Cerebral microdialysis monitoring: determination of normal and ischemic cerebral metabolisms in patients with aneurysmal subarachnoid hemorrhage.J Neurosurg. 2000 Nov; 93(5):808-14.JN
The success of treatment for delayed cerebral ischemia is time dependent, and neuronal monitoring methods that can detect early subclinical levels of cerebral ischemia may improve overall treatment results. Cerebral microdialysis may represent such a method. The authors' goal was to characterize patterns of markers of energy metabolism (glucose, pyruvate, and lactate) and neuronal injury (glutamate and glycerol) in patients with subarachnoid hemorrhage (SAH), in whom ischemia was or was not suspected.
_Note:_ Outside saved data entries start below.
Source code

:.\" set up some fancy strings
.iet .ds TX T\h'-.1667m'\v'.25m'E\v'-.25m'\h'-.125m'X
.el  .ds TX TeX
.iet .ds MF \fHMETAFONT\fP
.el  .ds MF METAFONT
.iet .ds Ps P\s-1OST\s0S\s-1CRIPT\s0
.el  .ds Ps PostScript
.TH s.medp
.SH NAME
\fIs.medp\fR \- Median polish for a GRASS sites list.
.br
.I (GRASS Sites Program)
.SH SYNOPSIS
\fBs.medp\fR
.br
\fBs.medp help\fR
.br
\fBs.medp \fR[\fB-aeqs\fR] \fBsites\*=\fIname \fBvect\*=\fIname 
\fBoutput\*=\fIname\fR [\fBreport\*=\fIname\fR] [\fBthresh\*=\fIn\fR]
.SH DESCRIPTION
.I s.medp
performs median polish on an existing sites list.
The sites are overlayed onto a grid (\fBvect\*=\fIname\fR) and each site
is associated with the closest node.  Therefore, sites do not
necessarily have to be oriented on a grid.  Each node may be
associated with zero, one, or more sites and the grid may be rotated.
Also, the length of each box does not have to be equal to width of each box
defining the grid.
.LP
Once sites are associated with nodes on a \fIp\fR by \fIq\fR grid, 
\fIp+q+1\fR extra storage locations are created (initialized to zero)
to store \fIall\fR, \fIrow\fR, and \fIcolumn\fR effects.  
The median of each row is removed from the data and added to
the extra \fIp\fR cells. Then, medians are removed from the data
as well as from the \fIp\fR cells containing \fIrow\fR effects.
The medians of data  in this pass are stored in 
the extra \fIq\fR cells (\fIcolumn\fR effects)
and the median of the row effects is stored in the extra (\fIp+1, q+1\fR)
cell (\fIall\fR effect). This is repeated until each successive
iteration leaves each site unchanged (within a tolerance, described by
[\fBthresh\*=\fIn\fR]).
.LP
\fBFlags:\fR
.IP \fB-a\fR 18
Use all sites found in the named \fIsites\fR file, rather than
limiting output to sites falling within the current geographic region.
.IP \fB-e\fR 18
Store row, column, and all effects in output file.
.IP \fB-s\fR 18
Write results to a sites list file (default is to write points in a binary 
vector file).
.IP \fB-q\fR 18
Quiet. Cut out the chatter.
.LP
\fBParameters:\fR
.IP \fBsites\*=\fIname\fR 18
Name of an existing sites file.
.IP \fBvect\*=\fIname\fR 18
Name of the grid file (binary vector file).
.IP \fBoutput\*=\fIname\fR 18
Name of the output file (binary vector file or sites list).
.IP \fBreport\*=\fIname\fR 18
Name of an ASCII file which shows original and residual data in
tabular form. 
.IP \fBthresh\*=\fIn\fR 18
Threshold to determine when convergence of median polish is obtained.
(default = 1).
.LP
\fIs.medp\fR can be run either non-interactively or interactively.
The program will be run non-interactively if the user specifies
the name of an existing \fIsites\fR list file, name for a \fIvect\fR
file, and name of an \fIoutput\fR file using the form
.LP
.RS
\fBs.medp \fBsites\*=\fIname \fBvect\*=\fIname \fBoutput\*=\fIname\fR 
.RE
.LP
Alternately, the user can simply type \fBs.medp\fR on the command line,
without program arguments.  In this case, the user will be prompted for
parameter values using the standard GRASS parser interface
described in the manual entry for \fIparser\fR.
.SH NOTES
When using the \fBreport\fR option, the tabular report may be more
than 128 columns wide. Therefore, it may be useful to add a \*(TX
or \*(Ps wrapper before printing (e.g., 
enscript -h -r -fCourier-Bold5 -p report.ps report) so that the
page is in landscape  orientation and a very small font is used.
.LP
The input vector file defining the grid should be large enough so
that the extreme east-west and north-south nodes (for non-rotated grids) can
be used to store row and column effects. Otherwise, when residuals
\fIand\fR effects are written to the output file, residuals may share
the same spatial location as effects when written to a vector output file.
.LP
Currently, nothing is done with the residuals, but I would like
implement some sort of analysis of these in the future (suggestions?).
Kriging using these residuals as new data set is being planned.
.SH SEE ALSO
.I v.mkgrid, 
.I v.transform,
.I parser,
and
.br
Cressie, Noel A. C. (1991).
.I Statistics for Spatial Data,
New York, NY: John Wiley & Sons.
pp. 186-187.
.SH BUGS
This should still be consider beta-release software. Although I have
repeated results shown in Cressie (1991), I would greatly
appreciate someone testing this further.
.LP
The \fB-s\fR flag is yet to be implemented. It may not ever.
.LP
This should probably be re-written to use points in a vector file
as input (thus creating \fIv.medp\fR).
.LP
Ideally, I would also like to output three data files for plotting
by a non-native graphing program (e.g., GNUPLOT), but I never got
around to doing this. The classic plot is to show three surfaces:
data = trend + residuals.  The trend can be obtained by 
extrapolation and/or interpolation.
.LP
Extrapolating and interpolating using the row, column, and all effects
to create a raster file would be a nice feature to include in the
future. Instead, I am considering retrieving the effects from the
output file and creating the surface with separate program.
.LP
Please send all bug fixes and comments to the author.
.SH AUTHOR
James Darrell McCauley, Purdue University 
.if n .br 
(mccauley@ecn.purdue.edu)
By using low-flow intracerebral microdialysis monitoring, central nervous system extracellular fluid concentrations of glucose, pyruvate, lactate, glutamate, and glycerol were determined in 46 patients suffering from poor-grade SAH. The results in two subgroups were analyzed: those patients with no clinical or radiological signs of cerebral ischemia (14 patients) and those who succumbed to brain death (five patients). Significantly lower levels of energy substrates and significantly higher levels of lactate and neuronal injury markers were observed in patients with severe and complete ischemia when compared with patients without symptoms of ischemia (glucose 0 compared with 2.12+/-0.15 mmol/L; pyruvate 0 compared with 151+/-11.5 micromol; lactate 6.57+/-1.07 compared with 3.06+/-0.32 mmol/L; glycerol 639+/-91 compared with 81.6+/-12.4 micromol; and glutamate 339+/-53.4 compared with 14+/-3.33 micromol). Immediately after catheter placement, glutamate concentrations declined over the first 4 to 6 hours to reach stable values. The remaining parameters exhibited stable values after 1 to 2 hours.
The results confirm that intracerebral microdialysis monitoring of patients with SAH can be used to detect patterns of cerebral ischemia. The wide range from normal to severe ischemic values calls for additional studies to characterize further incomplete and possible subclinical levels of ischemia.